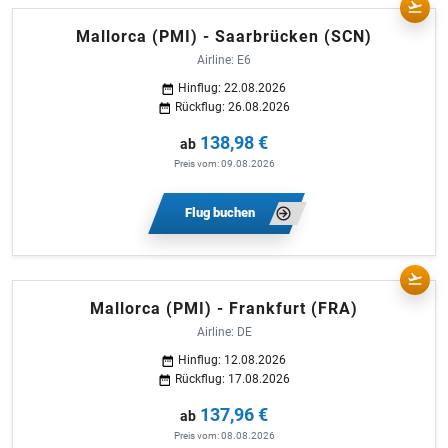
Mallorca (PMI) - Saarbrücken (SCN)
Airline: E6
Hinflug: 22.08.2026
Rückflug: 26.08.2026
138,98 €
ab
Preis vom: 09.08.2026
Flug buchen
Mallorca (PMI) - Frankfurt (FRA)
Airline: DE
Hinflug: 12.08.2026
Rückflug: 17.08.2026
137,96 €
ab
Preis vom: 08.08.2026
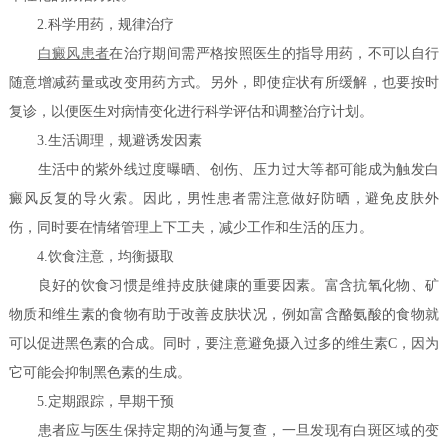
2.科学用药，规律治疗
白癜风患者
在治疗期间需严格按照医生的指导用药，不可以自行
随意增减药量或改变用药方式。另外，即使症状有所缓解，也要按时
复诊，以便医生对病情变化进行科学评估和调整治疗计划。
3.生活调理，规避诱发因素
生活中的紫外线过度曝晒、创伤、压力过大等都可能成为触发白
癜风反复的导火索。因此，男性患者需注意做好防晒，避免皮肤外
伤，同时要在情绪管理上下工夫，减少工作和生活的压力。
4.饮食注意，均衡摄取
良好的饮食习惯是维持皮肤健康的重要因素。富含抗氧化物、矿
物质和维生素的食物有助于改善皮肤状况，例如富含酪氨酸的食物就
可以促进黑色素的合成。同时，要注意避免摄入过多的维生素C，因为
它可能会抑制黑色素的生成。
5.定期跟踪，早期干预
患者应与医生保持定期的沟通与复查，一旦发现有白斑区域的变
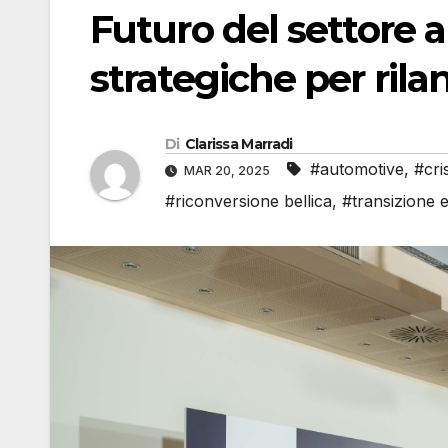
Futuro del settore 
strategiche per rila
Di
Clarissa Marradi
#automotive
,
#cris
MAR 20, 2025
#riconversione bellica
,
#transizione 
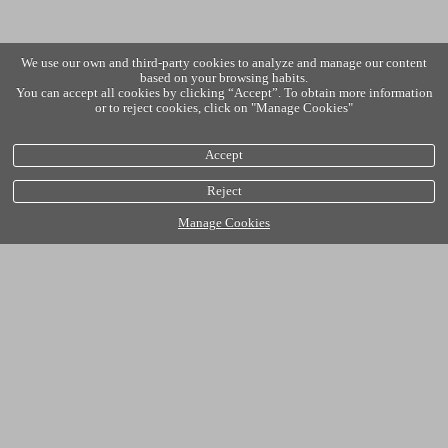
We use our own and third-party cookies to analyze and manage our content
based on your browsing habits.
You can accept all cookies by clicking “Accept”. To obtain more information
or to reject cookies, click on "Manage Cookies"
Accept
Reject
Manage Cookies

____________________

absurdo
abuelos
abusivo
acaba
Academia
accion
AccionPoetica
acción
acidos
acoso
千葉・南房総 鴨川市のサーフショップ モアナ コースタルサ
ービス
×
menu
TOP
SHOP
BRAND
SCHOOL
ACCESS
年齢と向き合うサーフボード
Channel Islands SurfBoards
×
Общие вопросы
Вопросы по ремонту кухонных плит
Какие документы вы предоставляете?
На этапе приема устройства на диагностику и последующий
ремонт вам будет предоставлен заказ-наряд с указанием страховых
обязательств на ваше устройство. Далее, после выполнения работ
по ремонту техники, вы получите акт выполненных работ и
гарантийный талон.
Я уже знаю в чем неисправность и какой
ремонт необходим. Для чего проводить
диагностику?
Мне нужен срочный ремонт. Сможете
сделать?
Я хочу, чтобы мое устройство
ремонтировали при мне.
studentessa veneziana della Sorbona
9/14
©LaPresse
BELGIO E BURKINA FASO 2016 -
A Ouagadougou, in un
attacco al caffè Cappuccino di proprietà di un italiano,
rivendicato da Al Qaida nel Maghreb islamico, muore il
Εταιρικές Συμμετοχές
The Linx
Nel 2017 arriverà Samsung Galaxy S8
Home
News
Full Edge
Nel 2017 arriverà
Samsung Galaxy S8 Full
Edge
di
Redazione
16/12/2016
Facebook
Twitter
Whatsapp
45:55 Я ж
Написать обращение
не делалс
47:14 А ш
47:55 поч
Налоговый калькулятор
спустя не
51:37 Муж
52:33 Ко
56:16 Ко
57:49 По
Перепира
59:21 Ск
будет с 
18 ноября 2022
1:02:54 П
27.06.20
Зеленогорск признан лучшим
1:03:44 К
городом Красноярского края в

____________________

▶ **Task instructions**:
Reproduce word for word everything from the line containing "Mallorca (PMI) - Saarbrücken (SCN)" down to the line containing "#transizione", both lines included. Leave the pictures out of your answer.

▶ **Task result**:
Mallorca (PMI) - Saarbrücken (SCN)
Airline: E6
Hinflug: 22.08.2026
Rückflug: 26.08.2026
138,98 €
ab
Preis vom: 09.08.2026
Flug buchen
Mallorca (PMI) - Frankfurt (FRA)
Airline: DE
Hinflug: 12.08.2026
Rückflug: 17.08.2026
137,96 €
ab
Preis vom: 08.08.2026
2.科学用药，规律治疗
白癜风患者
在治疗期间需严格按照医生的指导用药，不可以自行
随意增减药量或改变用药方式。另外，即使症状有所缓解，也要按时
复诊，以便医生对病情变化进行科学评估和调整治疗计划。
3.生活调理，规避诱发因素
生活中的紫外线过度曝晒、创伤、压力过大等都可能成为触发白
癜风反复的导火索。因此，男性患者需注意做好防晒，避免皮肤外
伤，同时要在情绪管理上下工夫，减少工作和生活的压力。
4.饮食注意，均衡摄取
良好的饮食习惯是维持皮肤健康的重要因素。富含抗氧化物、矿
物质和维生素的食物有助于改善皮肤状况，例如富含酪氨酸的食物就
可以促进黑色素的合成。同时，要注意避免摄入过多的维生素C，因为
它可能会抑制黑色素的生成。
5.定期跟踪，早期干预
患者应与医生保持定期的沟通与复查，一旦发现有白斑区域的变
Futuro del settore 
strategiche per rila
Di
Clarissa Marradi
#automotive
,
#cris
MAR 20, 2025
#riconversione bellica
,
#transizione 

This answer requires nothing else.